## WHAT TO DO:
1 – In the text on high repetition rate X-ray lasers, what wavelength did the 2005 grazing-incidence pumping scheme lase at?
2 – Continue the text on high repetition rate X-ray lasers from its last sentence.

## TEXT SHOWN:
Start of Block

Development of high repetition rate X-ray lasers

XRL have great potential to extend current optical laser applications to shorter space and timescales, while probing much deeper into the core of matter. X-ray time-resolved imaging of biological samples, nanolithography, or laboratory astrophysics are typical examples of applications that are just starting to be explored. However, the use of XRL in these novel applications is seriously limited by the parameters of the laser driver creating population inversion. Fortunately, plasma-based XRL are now being perfected to the point that they can become truly tabletop. In 2005, an extension of the transient pumping scheme was demonstrated using a grazing-incidence angle for pumping (GRIP), and lasing at 18.9 nm close to saturation with as little as 250 mJ of optical laser was achieved. Recently, an optical field ionization XRL amplifier produced by femtosecond laser excitation of a krypton gas cell was seeded with the 25th harmonic of a Ti:sapphire laser to generate saturated amplification in the 32.8 nm laser line of nickel-like krypton.

End of Block

## RECORDS SUPPLIED:
Start of Block

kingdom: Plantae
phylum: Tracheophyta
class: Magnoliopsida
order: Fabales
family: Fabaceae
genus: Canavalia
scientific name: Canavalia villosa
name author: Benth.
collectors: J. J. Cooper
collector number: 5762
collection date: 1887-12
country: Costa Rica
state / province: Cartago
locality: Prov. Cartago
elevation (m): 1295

End of Block

## ACTIVITY ANSWERS:
1 – 18.9 nm

2 –
Recently, it has become possible to envisage the production of a state-of-the-art, high-repetition rate XRL using the recently completed 20 TW Ti:sapphire laser system, operated by our group, which provides about 1 J in 40 fs at 10 Hz. From now on, our main goal is to explore diverse schemes and build a compact, highly monochromatic laser in the short-wavelength region of 10-45 nm, operating at high repetition rate, suitable for widespread applications. In particular, we are investigating physical phenomena constituting a base for understanding and development of table-top XRL with a special emphasis on the medium excitation and the consecutive generation, amplification and propagation of coherent X-ray radiation. Two specific XRL inversion schemes are being studied: longitudinal pumping by optical field ionization of gaseous targets (e.g. Pd-like Xe at 41.8 nm, Ni-like Kr at 32.8 nm), and grazing incidence pumping using solid targets (e.g. Ne-like Ti at 32.6 nm, Ni-like Mo at 18.9 nm, Ni-like Ag at 13.9 nm, Ni-like Cd at 13.2 nm). In both cases we plan to seed the XRL plasma amplifier with a HHG to improve significantly the output beam quality (i.e. divergence, coherence, photon number). These advanced, high-repetition rate, extremely monochromatic XRL can be used in application experiments such as X-ray interferometry or coherent imaging.